Cendrillon - Royal Opera House, 5 July 2011 (first night)
Anyone who wants to take the kids to the Royal Opera House this Xmas can choose between the tubercular charms of La Traviata and a five hour operatic X-Factor in German. Meanwhile, the exquisitely child-friendly Cendrillon is saddled with 10.30 finishes and £100+ tickets at a time when many families are on holiday anyway. It goes without saying there are still plenty of seats left. At least it gets a free Big Screen showing on 13 July.
Little girls will love Laurent Pelly's production with its wacky costumes, idiot dancing and horse-drawn carriage. Us bigger ones have seen it all before in other Pelly shows like La belle Hélène and La fille du régiment. Pelly's weapon is novelty and for me it's become blunted. The wordless processions of the prince's female pursuers worked well because the humour was character-based. Elsewhere, his tricks and twists couldn't quite stave off the opera's longueurs
The singing was generally excellent, though it's unfortunate Massenet assigned so much of it to Cendrillon's father. Jean-Philippe Lafont was unflaggingly watchable with nothing but Pelly's book-page walls around him, but oh how his once-booming bass baritone now bounces uncertainly from pitch to pitch.

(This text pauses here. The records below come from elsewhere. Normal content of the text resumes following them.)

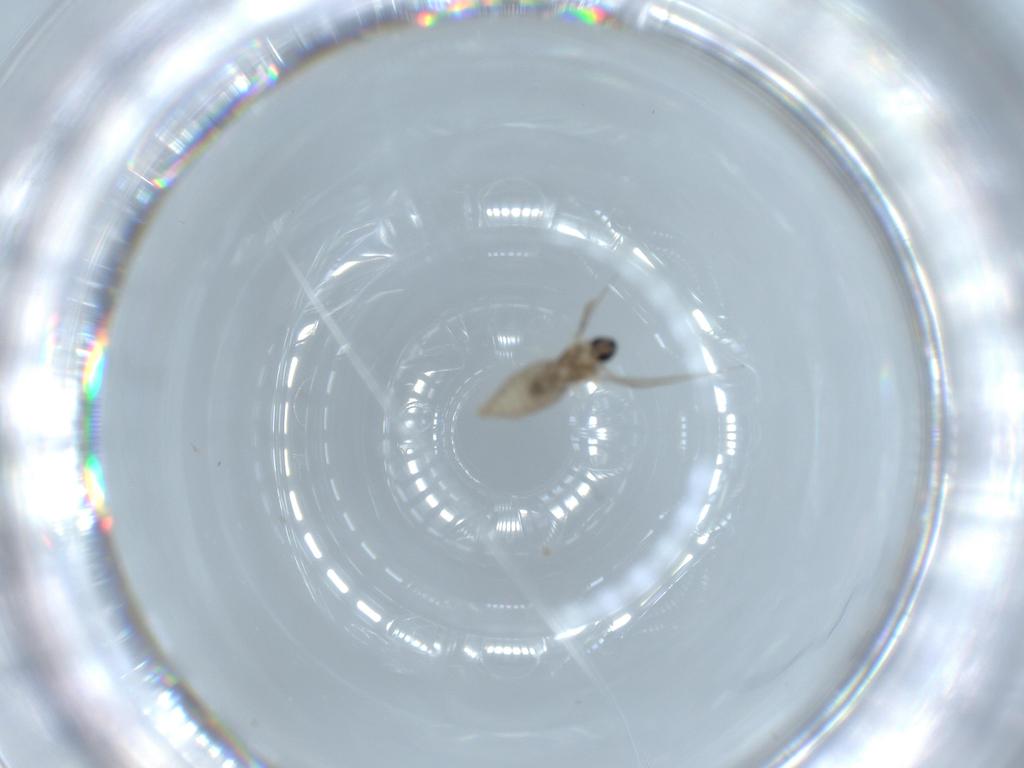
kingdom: Animalia
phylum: Arthropoda
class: Insecta
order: Diptera
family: Cecidomyiidae
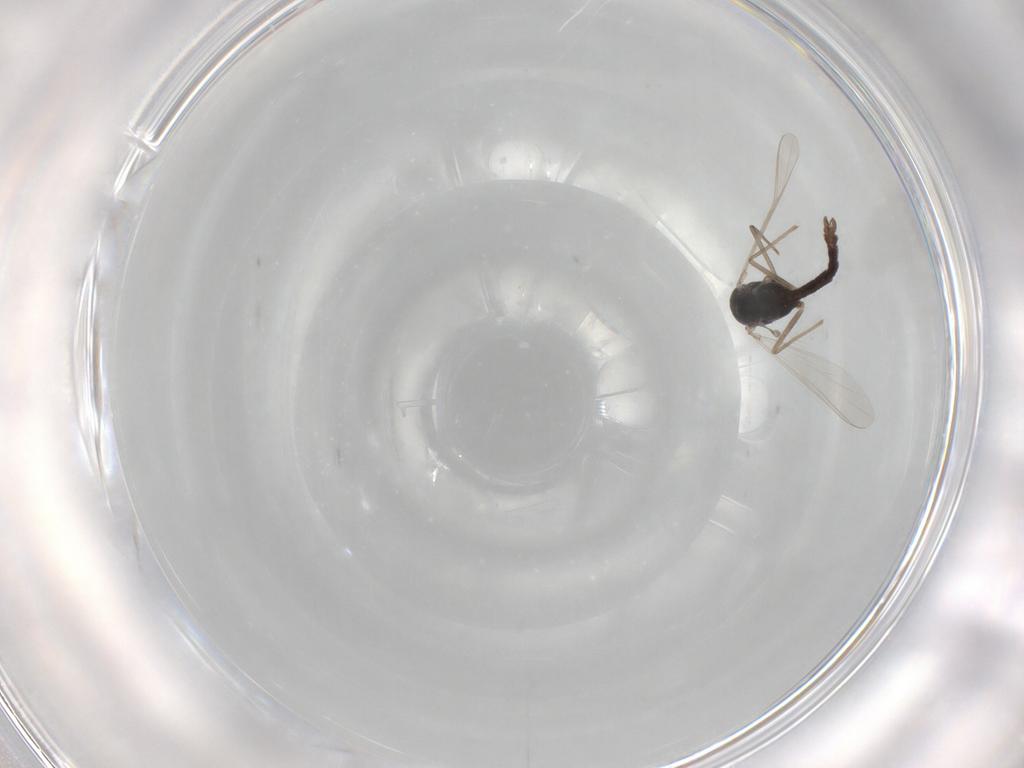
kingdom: Animalia
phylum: Arthropoda
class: Insecta
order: Diptera
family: Chironomidae
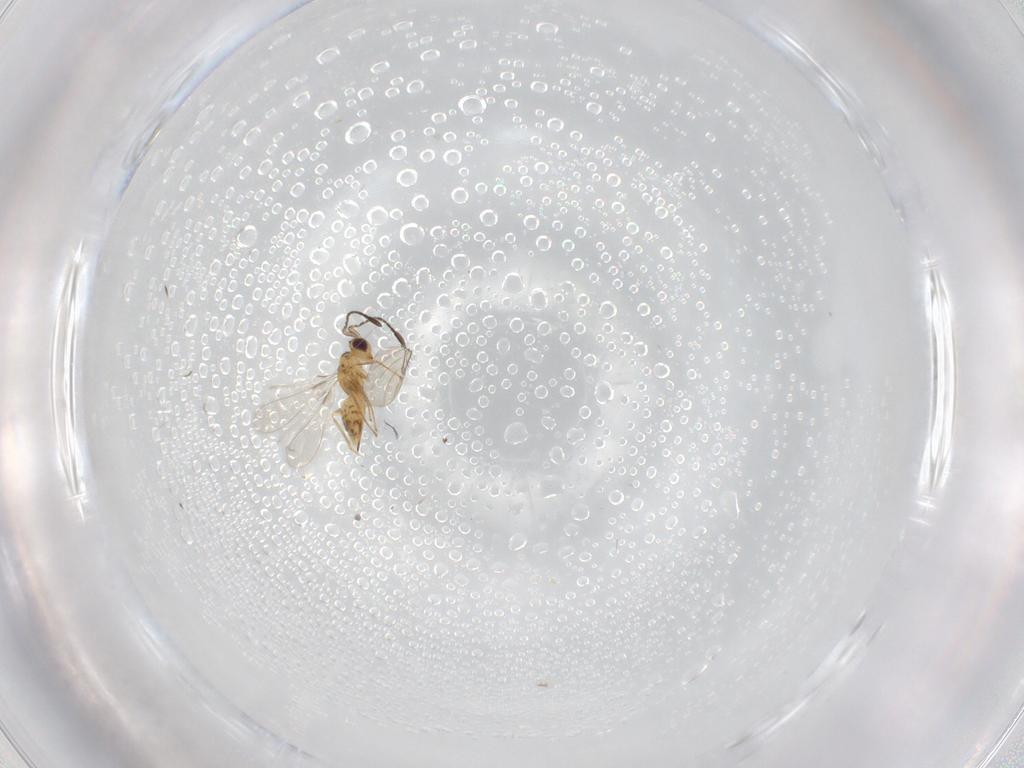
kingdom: Animalia
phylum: Arthropoda
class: Insecta
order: Hymenoptera
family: Mymaridae
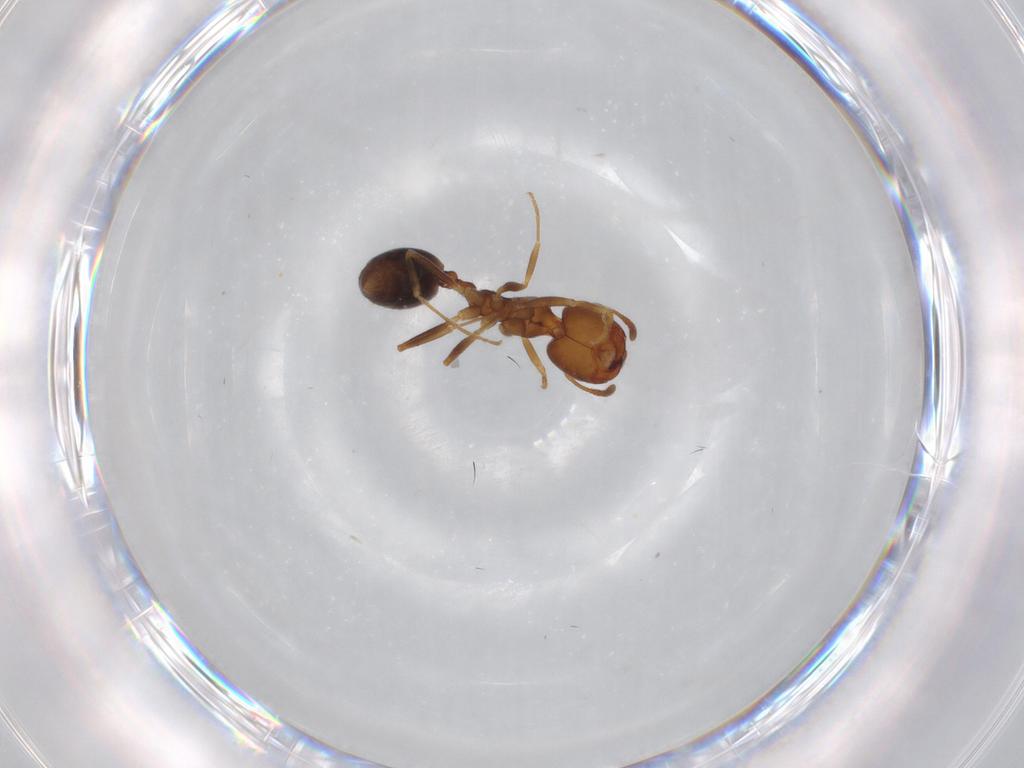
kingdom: Animalia
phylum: Arthropoda
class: Insecta
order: Hymenoptera
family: Formicidae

In the title role, Joyce DiDonato had a bit of an off night, struggling to reach her top notes and intermittently squally elsewhere. But she infuses the downtrodden heroine with her own charm and generosity of spirit, and it was hard to feel anything but sympathy for her troubles.
The real heroines of the evening were Ewa Podles as the stepmother, magnificently ghastly in her vase-shaped frocks, and Alice Coote, unnervingly boyish as the lovelorn Prince Charming.
Eglise Gutiérrez drew the short straw costume-wise with her '80s Dusty Springfield look, but her breathy coloratura was more like operatic Marilyn Monroe - an odd Fairy Goldmother all round. As the two not-so-wicked stepsisters (Massenet's Cendrillon is nothing if not earnest), Madeleine Pierard and Kai Rüütel made the most of their underwritten parts with their delightfully silly characterisations.
Bertrand de Billy took the score every bit as seriously as Massenet intended, and though the result lacked a certain lightness, it also avoided sugary overkill.